『ガープの世界』を読み返した
2009年07月07日 火曜日
ジョン・アーヴィングの小説『ガープの世界』(新潮文庫上、下、筒井正明訳)を再読した。
不寛容かつ過激な女権運動家集団への怒りをあらわにする主人公ガープに、妻ヘレンが言った次のセリフを読み返したくなったから。
"Tolerance of the intolerant is a difficult task that the times asks of us"
《「不寛容なものに対する寛容さは、時代がわたしたちに要求している困難な課題じゃないかしら」》
(下巻「18 ひきがえるの習性」)
このセリフを読み返したくなったのは、アドルフ・ヒトラーの『わが闘争』を読んで、彼の過激な反ユダヤ思想に触れたから。
〈過激な国家社会主義におけるユダヤ人の位置づけ〉が〈現実の国民国家とユダヤ人の関係〉から逸脱している様子は、〈過激な女権主義における男性の位置づけ〉が〈現実の女性と男性の関係〉から逸脱している様子になんとなく似ていると、佐々木は以前から思っていた。
『ガープの世界』という小説自体は、〈ユダヤ人(もしくはユダヤ的とされる思想・行動)に対する不寛容〉などといったテーマと重ね合わせて読まれるべき作品ではない。

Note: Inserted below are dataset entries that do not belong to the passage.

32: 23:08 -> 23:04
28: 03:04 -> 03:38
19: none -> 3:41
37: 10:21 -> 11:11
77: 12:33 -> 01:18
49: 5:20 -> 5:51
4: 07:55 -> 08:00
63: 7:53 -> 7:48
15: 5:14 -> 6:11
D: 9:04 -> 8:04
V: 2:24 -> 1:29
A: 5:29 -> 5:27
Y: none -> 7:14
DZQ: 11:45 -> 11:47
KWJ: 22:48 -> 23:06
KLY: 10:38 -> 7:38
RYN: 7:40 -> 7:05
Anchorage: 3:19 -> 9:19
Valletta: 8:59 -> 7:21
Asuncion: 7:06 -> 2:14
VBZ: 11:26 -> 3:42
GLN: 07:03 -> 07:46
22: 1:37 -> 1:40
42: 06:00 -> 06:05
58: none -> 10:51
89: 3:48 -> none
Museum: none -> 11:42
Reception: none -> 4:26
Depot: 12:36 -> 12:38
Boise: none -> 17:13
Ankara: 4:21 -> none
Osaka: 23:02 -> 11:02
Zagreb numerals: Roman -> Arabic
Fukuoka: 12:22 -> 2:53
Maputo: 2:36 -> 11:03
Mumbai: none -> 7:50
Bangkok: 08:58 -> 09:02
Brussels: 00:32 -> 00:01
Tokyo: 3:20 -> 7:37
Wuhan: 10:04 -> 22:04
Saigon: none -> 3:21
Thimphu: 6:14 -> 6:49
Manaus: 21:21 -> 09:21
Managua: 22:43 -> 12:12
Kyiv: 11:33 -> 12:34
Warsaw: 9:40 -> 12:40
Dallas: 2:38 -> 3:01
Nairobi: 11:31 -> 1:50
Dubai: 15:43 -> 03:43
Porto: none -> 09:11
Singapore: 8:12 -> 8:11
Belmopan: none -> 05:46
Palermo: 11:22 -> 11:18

個人の人生や日々の生活に引き寄せてのみ、読まれるべき作品だ。
ただ「不寛容なものに対する寛容さ」という言葉には、何か個人レベルの生活信条を超えた大切さがあるような気がしたのだ。
と同時に、「寛容なものに対する不寛容さ」もまた、「時代がわたしたちに要求している困難な課題」なのではないかという気も。